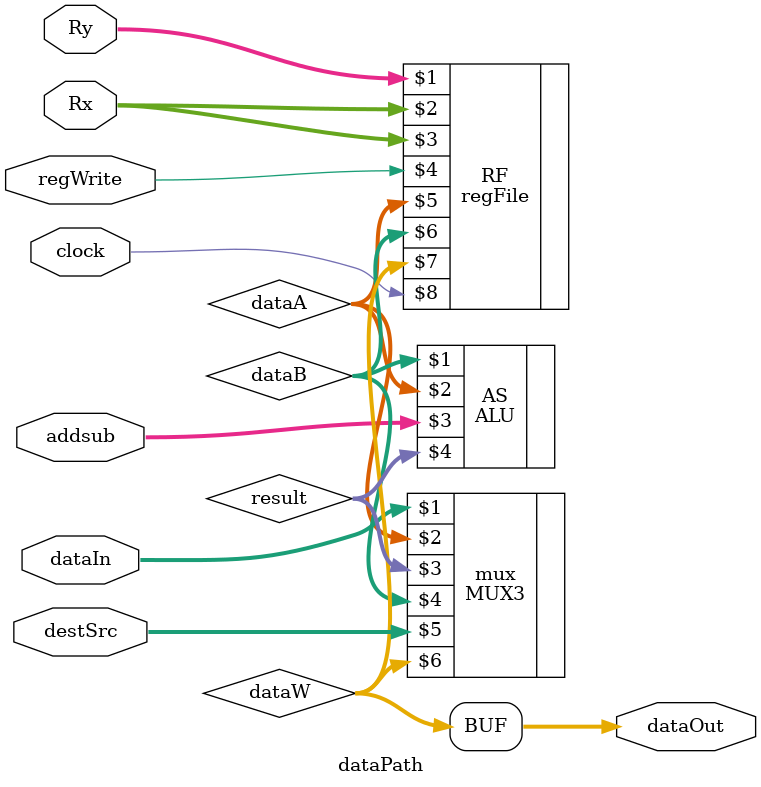
<source format=v>
`timescale 1ns / 1ps


module dataPath(
    input [7:0] dataIn,       // Input data
    input [2:0] Rx,           // Register X address
    input [2:0] Ry,           // Register Y address
    output [7:0] dataOut,     // Output data
    input [2:0] addsub,       // ALU operation selector
    input [1:0] destSrc,      // Destination source selector
    input regWrite,           // Register write enable
    input clock               // Clock signal
    );
	wire [7:0] dataA,  dataB, dataW, result; 

	assign dataOut = dataW;
	
	regFile RF(Ry, Rx, Rx, regWrite, dataA, dataB, dataW, clock);
	
	ALU   AS(dataB, dataA, addsub, result);
	
	MUX3  mux(dataIn, dataA, result, dataB, destSrc, dataW);


endmodule

</source>
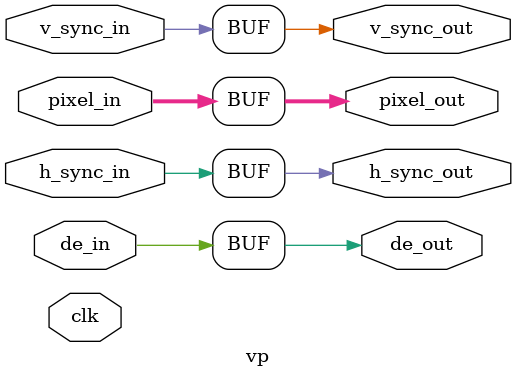
<source format=v>
`timescale 1ns / 1ps

module vp(
    input clk, 
    input de_in, 
    input h_sync_in, 
    input v_sync_in, 
    input [23:0] pixel_in,
    
    output de_out, 
    output h_sync_out, 
    output v_sync_out, 
    output [23:0] pixel_out
    );

    
//    Output assignments
    assign de_out = de_in;
    assign h_sync_out = h_sync_in;
    assign v_sync_out = v_sync_in;
    assign pixel_out = pixel_in;
endmodule

</source>
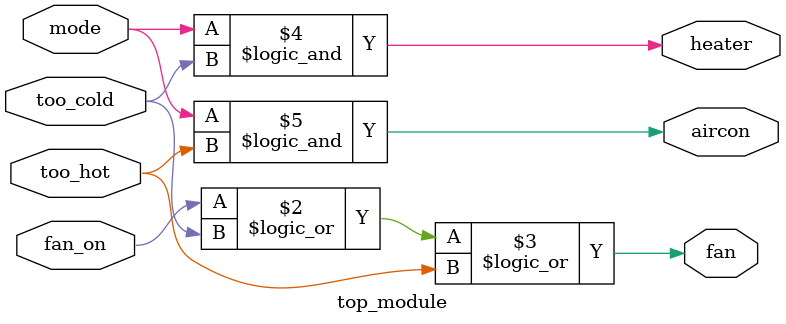
<source format=sv>
module top_module(
	input mode,
	input too_cold, 
	input too_hot,
	input fan_on,
	output reg heater,
	output reg aircon,
	output reg fan
);

always @(*) begin
	// Control the fan
	fan = fan_on || too_cold || too_hot;

	// Control the heater
	heater = mode && too_cold;

	// Control the air conditioner
	aircon = mode && too_hot;
end

endmodule

</source>
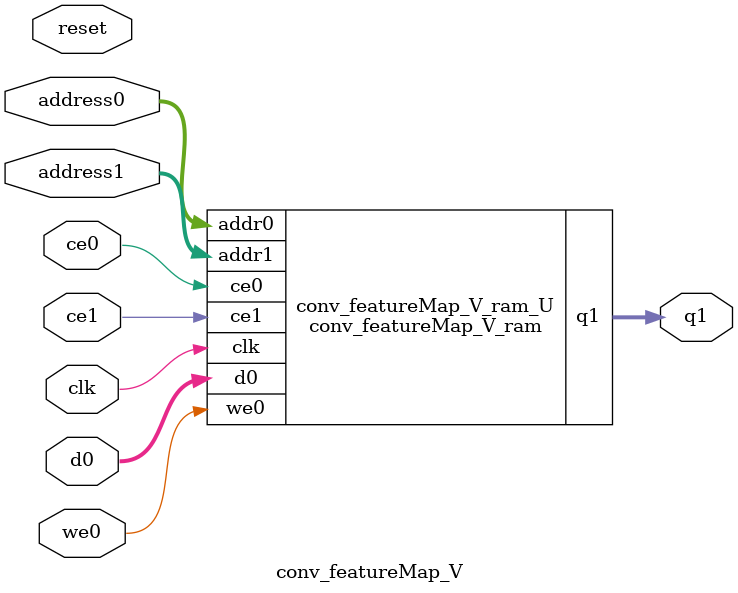
<source format=v>
`timescale 1 ns / 1 ps
module conv_featureMap_V_ram (addr0, ce0, d0, we0, addr1, ce1, q1,  clk);

parameter DWIDTH = 32;
parameter AWIDTH = 11;
parameter MEM_SIZE = 1280;

input[AWIDTH-1:0] addr0;
input ce0;
input[DWIDTH-1:0] d0;
input we0;
input[AWIDTH-1:0] addr1;
input ce1;
output reg[DWIDTH-1:0] q1;
input clk;

reg [DWIDTH-1:0] ram[0:MEM_SIZE-1];




always @(posedge clk)  
begin 
    if (ce0) begin
        if (we0) 
            ram[addr0] <= d0; 
    end
end


always @(posedge clk)  
begin 
    if (ce1) begin
        q1 <= ram[addr1];
    end
end


endmodule

`timescale 1 ns / 1 ps
module conv_featureMap_V(
    reset,
    clk,
    address0,
    ce0,
    we0,
    d0,
    address1,
    ce1,
    q1);

parameter DataWidth = 32'd32;
parameter AddressRange = 32'd1280;
parameter AddressWidth = 32'd11;
input reset;
input clk;
input[AddressWidth - 1:0] address0;
input ce0;
input we0;
input[DataWidth - 1:0] d0;
input[AddressWidth - 1:0] address1;
input ce1;
output[DataWidth - 1:0] q1;



conv_featureMap_V_ram conv_featureMap_V_ram_U(
    .clk( clk ),
    .addr0( address0 ),
    .ce0( ce0 ),
    .we0( we0 ),
    .d0( d0 ),
    .addr1( address1 ),
    .ce1( ce1 ),
    .q1( q1 ));

endmodule


</source>
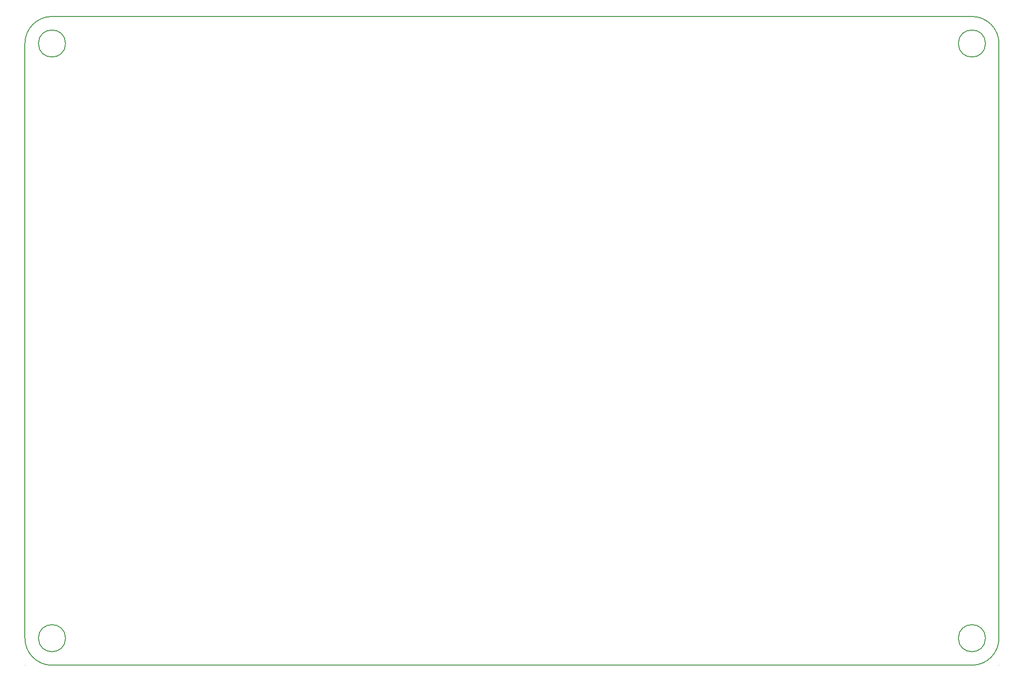
<source format=gbr>
%TF.GenerationSoftware,KiCad,Pcbnew,7.0.8*%
%TF.CreationDate,2023-10-25T10:12:33-06:00*%
%TF.ProjectId,GR-LRR-PCB,47522d4c-5252-42d5-9043-422e6b696361,rev?*%
%TF.SameCoordinates,Original*%
%TF.FileFunction,Profile,NP*%
%FSLAX46Y46*%
G04 Gerber Fmt 4.6, Leading zero omitted, Abs format (unit mm)*
G04 Created by KiCad (PCBNEW 7.0.8) date 2023-10-25 10:12:33*
%MOMM*%
%LPD*%
G01*
G04 APERTURE LIST*
%TA.AperFunction,Profile*%
%ADD10C,0.200000*%
%TD*%
%TA.AperFunction,Profile*%
%ADD11C,0.010050*%
%TD*%
G04 APERTURE END LIST*
D10*
X61785600Y-146765800D02*
X61785600Y-36765800D01*
X69285600Y-146765800D02*
G75*
G03*
X69285600Y-146765800I-2500000J0D01*
G01*
X61785600Y-146765800D02*
G75*
G03*
X66785600Y-151765800I5000000J0D01*
G01*
X66785600Y-31765800D02*
G75*
G03*
X61785600Y-36765800I0J-5000000D01*
G01*
D11*
X241790625Y-151765800D02*
G75*
G03*
X241790625Y-151765800I-5025J0D01*
G01*
D10*
X241785600Y-36765800D02*
G75*
G03*
X236785600Y-31765800I-5000000J0D01*
G01*
X239285600Y-36765800D02*
G75*
G03*
X239285600Y-36765800I-2500000J0D01*
G01*
X239285600Y-146765800D02*
G75*
G03*
X239285600Y-146765800I-2500000J0D01*
G01*
X241785600Y-146765800D02*
X241785600Y-36765800D01*
X69285600Y-36765800D02*
G75*
G03*
X69285600Y-36765800I-2500000J0D01*
G01*
X66785600Y-151765800D02*
X236785600Y-151765800D01*
D11*
X61790625Y-151765800D02*
G75*
G03*
X61790625Y-151765800I-5025J0D01*
G01*
D10*
X66785600Y-31765800D02*
X236785600Y-31765800D01*
X236785600Y-151765800D02*
G75*
G03*
X241785600Y-146765800I0J5000000D01*
G01*
D11*
X61790625Y-31765800D02*
G75*
G03*
X61790625Y-31765800I-5025J0D01*
G01*
M02*

</source>
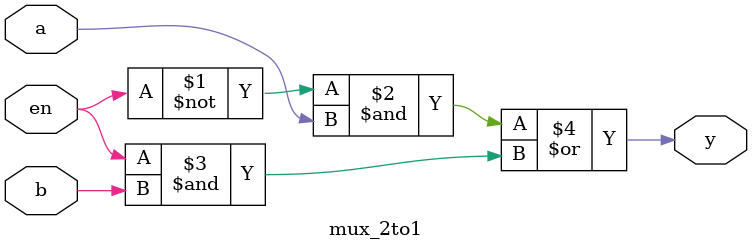
<source format=sv>
`timescale 1ns / 1ps


module mux_2to1(input logic a,b,en,
    output logic y
    );
assign y = (~en & a)|(en & b);
//alternate method:
//conditional statement: y = en ? b : a;
endmodule

</source>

(Aim of the exercise): Send back the data above word for word, with the pictures left out.

(Result below):
<source format=v>
`timescale 1ns / 1ps


module dataPath(
    input [7:0] dataIn,       // Input data
    input [2:0] Rx,           // Register X address
    input [2:0] Ry,           // Register Y address
    output [7:0] dataOut,     // Output data
    input [2:0] addsub,       // ALU operation selector
    input [1:0] destSrc,      // Destination source selector
    input regWrite,           // Register write enable
    input clock               // Clock signal
    );
	wire [7:0] dataA,  dataB, dataW, result; 

	assign dataOut = dataW;
	
	regFile RF(Ry, Rx, Rx, regWrite, dataA, dataB, dataW, clock);
	
	ALU   AS(dataB, dataA, addsub, result);
	
	MUX3  mux(dataIn, dataA, result, dataB, destSrc, dataW);


endmodule

</source>
<source format=v>
`timescale 1ns / 1ps

module vp(
    input clk, 
    input de_in, 
    input h_sync_in, 
    input v_sync_in, 
    input [23:0] pixel_in,
    
    output de_out, 
    output h_sync_out, 
    output v_sync_out, 
    output [23:0] pixel_out
    );

    
//    Output assignments
    assign de_out = de_in;
    assign h_sync_out = h_sync_in;
    assign v_sync_out = v_sync_in;
    assign pixel_out = pixel_in;
endmodule

</source>
<source format=sv>
module top_module(
	input mode,
	input too_cold, 
	input too_hot,
	input fan_on,
	output reg heater,
	output reg aircon,
	output reg fan
);

always @(*) begin
	// Control the fan
	fan = fan_on || too_cold || too_hot;

	// Control the heater
	heater = mode && too_cold;

	// Control the air conditioner
	aircon = mode && too_hot;
end

endmodule

</source>
<source format=v>
`timescale 1 ns / 1 ps
module conv_featureMap_V_ram (addr0, ce0, d0, we0, addr1, ce1, q1,  clk);

parameter DWIDTH = 32;
parameter AWIDTH = 11;
parameter MEM_SIZE = 1280;

input[AWIDTH-1:0] addr0;
input ce0;
input[DWIDTH-1:0] d0;
input we0;
input[AWIDTH-1:0] addr1;
input ce1;
output reg[DWIDTH-1:0] q1;
input clk;

reg [DWIDTH-1:0] ram[0:MEM_SIZE-1];




always @(posedge clk)  
begin 
    if (ce0) begin
        if (we0) 
            ram[addr0] <= d0; 
    end
end


always @(posedge clk)  
begin 
    if (ce1) begin
        q1 <= ram[addr1];
    end
end


endmodule

`timescale 1 ns / 1 ps
module conv_featureMap_V(
    reset,
    clk,
    address0,
    ce0,
    we0,
    d0,
    address1,
    ce1,
    q1);

parameter DataWidth = 32'd32;
parameter AddressRange = 32'd1280;
parameter AddressWidth = 32'd11;
input reset;
input clk;
input[AddressWidth - 1:0] address0;
input ce0;
input we0;
input[DataWidth - 1:0] d0;
input[AddressWidth - 1:0] address1;
input ce1;
output[DataWidth - 1:0] q1;



conv_featureMap_V_ram conv_featureMap_V_ram_U(
    .clk( clk ),
    .addr0( address0 ),
    .ce0( ce0 ),
    .we0( we0 ),
    .d0( d0 ),
    .addr1( address1 ),
    .ce1( ce1 ),
    .q1( q1 ));

endmodule


</source>
<source format=gbr>
%TF.GenerationSoftware,KiCad,Pcbnew,7.0.8*%
%TF.CreationDate,2023-10-25T10:12:33-06:00*%
%TF.ProjectId,GR-LRR-PCB,47522d4c-5252-42d5-9043-422e6b696361,rev?*%
%TF.SameCoordinates,Original*%
%TF.FileFunction,Profile,NP*%
%FSLAX46Y46*%
G04 Gerber Fmt 4.6, Leading zero omitted, Abs format (unit mm)*
G04 Created by KiCad (PCBNEW 7.0.8) date 2023-10-25 10:12:33*
%MOMM*%
%LPD*%
G01*
G04 APERTURE LIST*
%TA.AperFunction,Profile*%
%ADD10C,0.200000*%
%TD*%
%TA.AperFunction,Profile*%
%ADD11C,0.010050*%
%TD*%
G04 APERTURE END LIST*
D10*
X61785600Y-146765800D02*
X61785600Y-36765800D01*
X69285600Y-146765800D02*
G75*
G03*
X69285600Y-146765800I-2500000J0D01*
G01*
X61785600Y-146765800D02*
G75*
G03*
X66785600Y-151765800I5000000J0D01*
G01*
X66785600Y-31765800D02*
G75*
G03*
X61785600Y-36765800I0J-5000000D01*
G01*
D11*
X241790625Y-151765800D02*
G75*
G03*
X241790625Y-151765800I-5025J0D01*
G01*
D10*
X241785600Y-36765800D02*
G75*
G03*
X236785600Y-31765800I-5000000J0D01*
G01*
X239285600Y-36765800D02*
G75*
G03*
X239285600Y-36765800I-2500000J0D01*
G01*
X239285600Y-146765800D02*
G75*
G03*
X239285600Y-146765800I-2500000J0D01*
G01*
X241785600Y-146765800D02*
X241785600Y-36765800D01*
X69285600Y-36765800D02*
G75*
G03*
X69285600Y-36765800I-2500000J0D01*
G01*
X66785600Y-151765800D02*
X236785600Y-151765800D01*
D11*
X61790625Y-151765800D02*
G75*
G03*
X61790625Y-151765800I-5025J0D01*
G01*
D10*
X66785600Y-31765800D02*
X236785600Y-31765800D01*
X236785600Y-151765800D02*
G75*
G03*
X241785600Y-146765800I0J5000000D01*
G01*
D11*
X61790625Y-31765800D02*
G75*
G03*
X61790625Y-31765800I-5025J0D01*
G01*
M02*

</source>
<source format=sv>
`timescale 1ns / 1ps


module mux_2to1(input logic a,b,en,
    output logic y
    );
assign y = (~en & a)|(en & b);
//alternate method:
//conditional statement: y = en ? b : a;
endmodule

</source>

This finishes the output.